[Exercises to complete]
• a. Read the column below on the Nuggets and the media, then say whether each statement agrees with it. Answer yes or no for each, and quote the words of the column that decide it. (i) Jokic was voted the league's MVP twice in the past three seasons. (ii) The writer says all of ESPN's coverage has been lazy. (iii) A Denver paper printed orange front pages in 1977 to salute the Broncos.
• b. According to the column below on the Nuggets and the media, what is the simple way for the Nuggets to respond to the alleged slights?

[Document excerpt]
The major annoyance during the Nuggets' trip through the playoff bracket has been the "no-respect" narrative from the area media and fan constituency. Coach Michael Malone jumping in with "nobody" and "everybody" absolutes about media treatment of his team that largely have gone unchallenged. Everybody? Nobody? Really? He clearly was pouncing on a motivational gambit, and admitted it. 

 

I'll agree on this: Some of ESPN's coverage and "hot take" punditry -- both at the four-letter and elsewhere -- has been lazy, eyebrow-raising and worthy of derision. But it's not an international conspiracy. Commissioner Adam Silver will not put 15 points on the other side of the scoreboards to start each Finals game because of the alleged lack of .... lack of ... well, lack of what Aretha Franklin sang about. I'm so sick of hearing it, I can't even say the word again. The ultimate way for the Nuggets, at least, to respond to the alleged slights is simple. Win the series and the title. 

 

Now in Denver, we seem to be tracking what every semi-obscure talk-show and podcast host/writer in the country thinks of Jokic and the Nuggets.

 

Again, who cares? What does it matter? For one thing, Jokic twice in the past three seasons was voted the league's MVP. That's ... well, you know what it is. It starts with an "r."

 

Denver, when you react to obviously contrived and reaching views that border on caricature and give them attention, they win. Their bosses are high-fiving them. It's going to get worse because the hacks now know the Nuggets constituency -- including media members -- will take the bait.      

 

Sports media -- running the gamut from writing to television/radio to digital and social media -- are becoming more about fan-a-lism every year. Many sites and outlets have read the marketplace and make no apology for stepping away from theoretically objective journalism in coverage. 

 

But mainstream media -- "print"/online and digital -- are straying into the realm of pom-pom punditry, too. 

 

I still believe that if you wear a credential around your neck and get in free, and I mean anywhere, you should at least PRETEND to be objective and professional. That said, I need to draw a distinction. Not long ago, newspaper editors could both demand impartiality from their writers while going along with the paper placing newspaper-sponsored  cheerleading cards at every arena seat, or -- as was the case of a Denver paper in 1977 -- actually printing orange front pages to salute the Broncos.

[Available data]
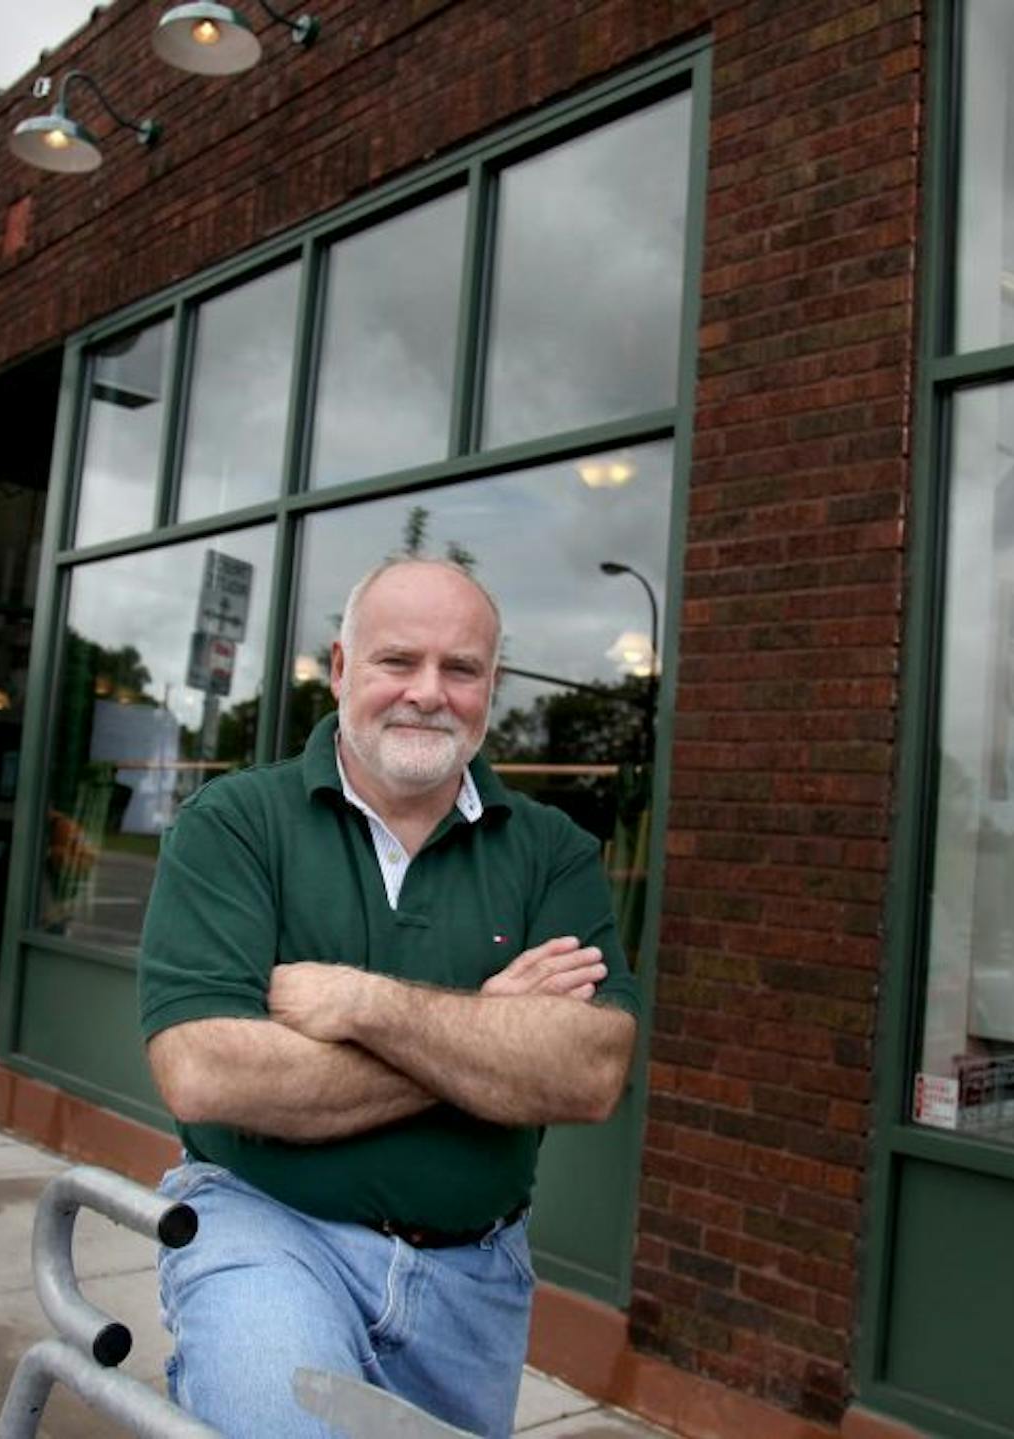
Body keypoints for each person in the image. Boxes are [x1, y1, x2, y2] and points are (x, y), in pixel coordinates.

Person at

[Task answers]
• a.
(i) Yes: "Jokic twice in the past three seasons was voted the league's MVP."
(ii) No: "Some of ESPN's coverage"
(iii) Yes: "as was the case of a Denver paper in 1977 -- actually printing orange front pages to salute the Broncos."

• b. Win the series and the title.